I pointed out a move. Mama said, “I know about that. I just haven’t decided whether I want to do it, that’s all.” But she always says that. I don’t believe she saw it.
At one I heard our car turn off the road and onto the gravel. She heard it, too, and gathered up the cards and said she was tired now, she’d just turn in. She was out of the room and up the stairs before he came in the door.
He was drunk. He lurched into the room, his shirt open halfway to his waist, his eyes unfocused. He said, “Oh, Jesus, Tildie, what’s happening to us?”
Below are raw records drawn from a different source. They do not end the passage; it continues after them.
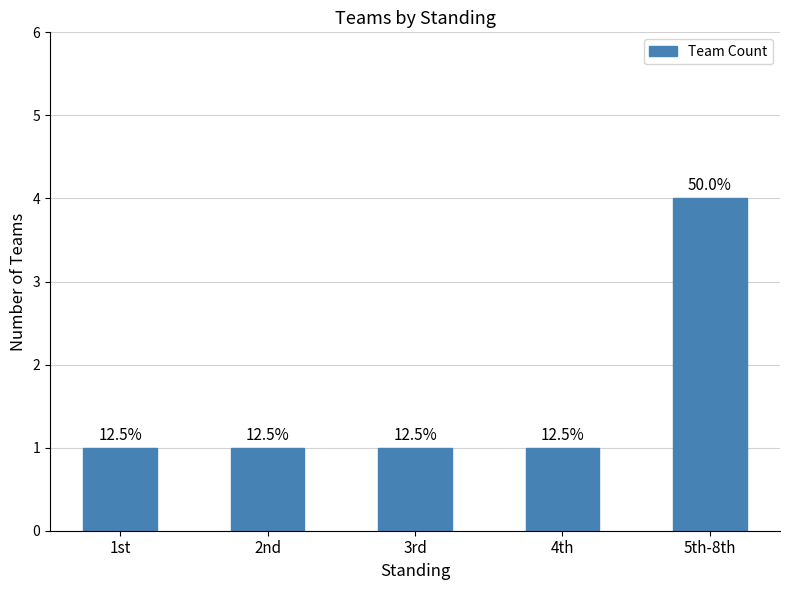

What is the sum of all values?

8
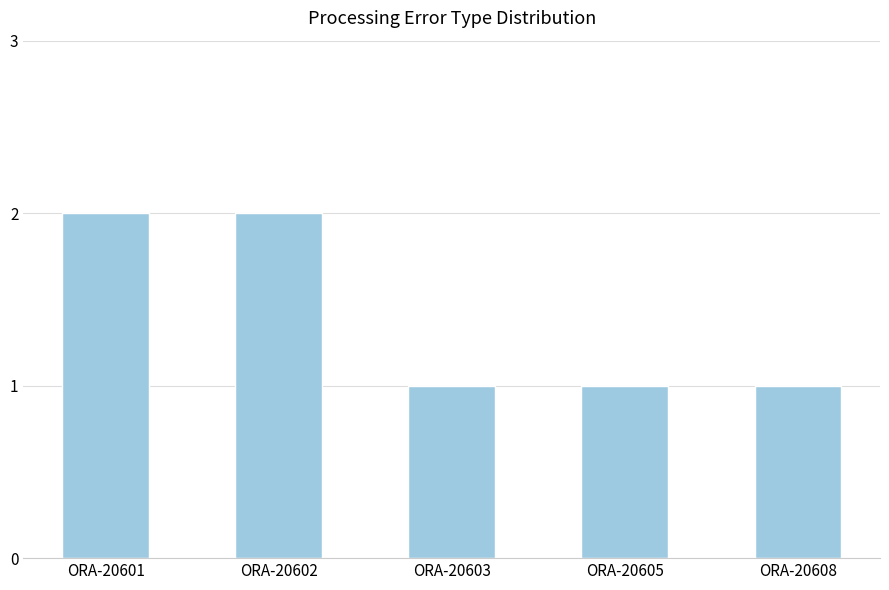

Is it true that the value at ORA-20602 is 2?

True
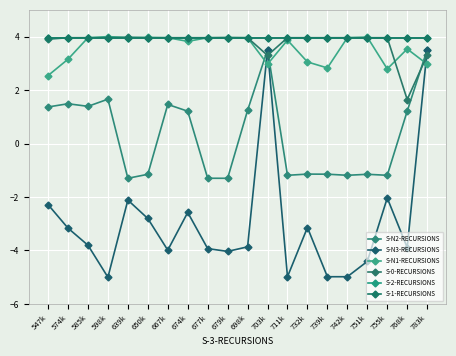

Which label corresponds to the smallest value in the chart?

598k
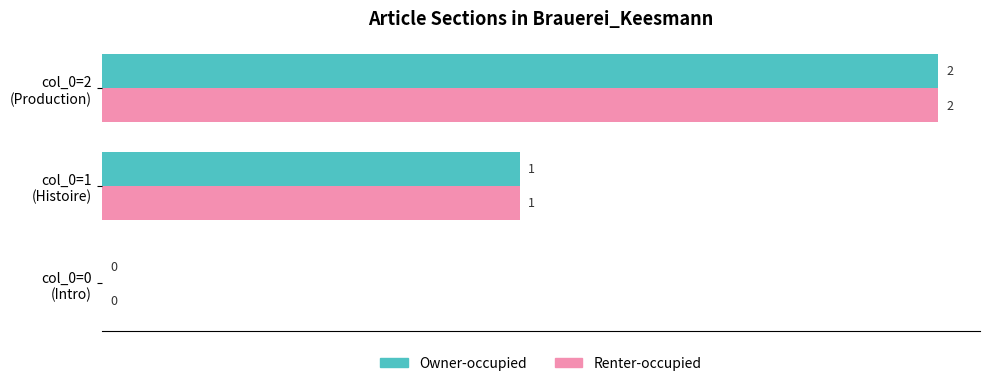

What is the sum of all Owner-occupied values?

3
“Shhh,” I said. “You’ll wake the baby.”
“I’m sorry, Tildie,” he said. “I’m sorry, I’m so goddam sorry.”
Going up the stairs, he spun away from me and staggered into the railing. It held. I got him upstairs and into our room, but he passed out the minute he lay down on our bed. I got his shoes off, and his shirt and pants, and let him sleep in his socks and underwear.
In the morning he was still sleeping when I got up to take care of Livia. Mama had his breakfast on the table, his coffee poured, the newspaper at his place. He rushed through the kitchen without a word to anybody, tore out the door, and was gone. I moved toward the door but Mama was in my path.
I cried, “Mama, he’s leaving! He’ll never be back!”
She glanced meaningfully at Livia. I stepped back, lowered my voice. “He’s leaving,” I said, helpless. He had started the car, he was driving away. “I’ll never see him again.”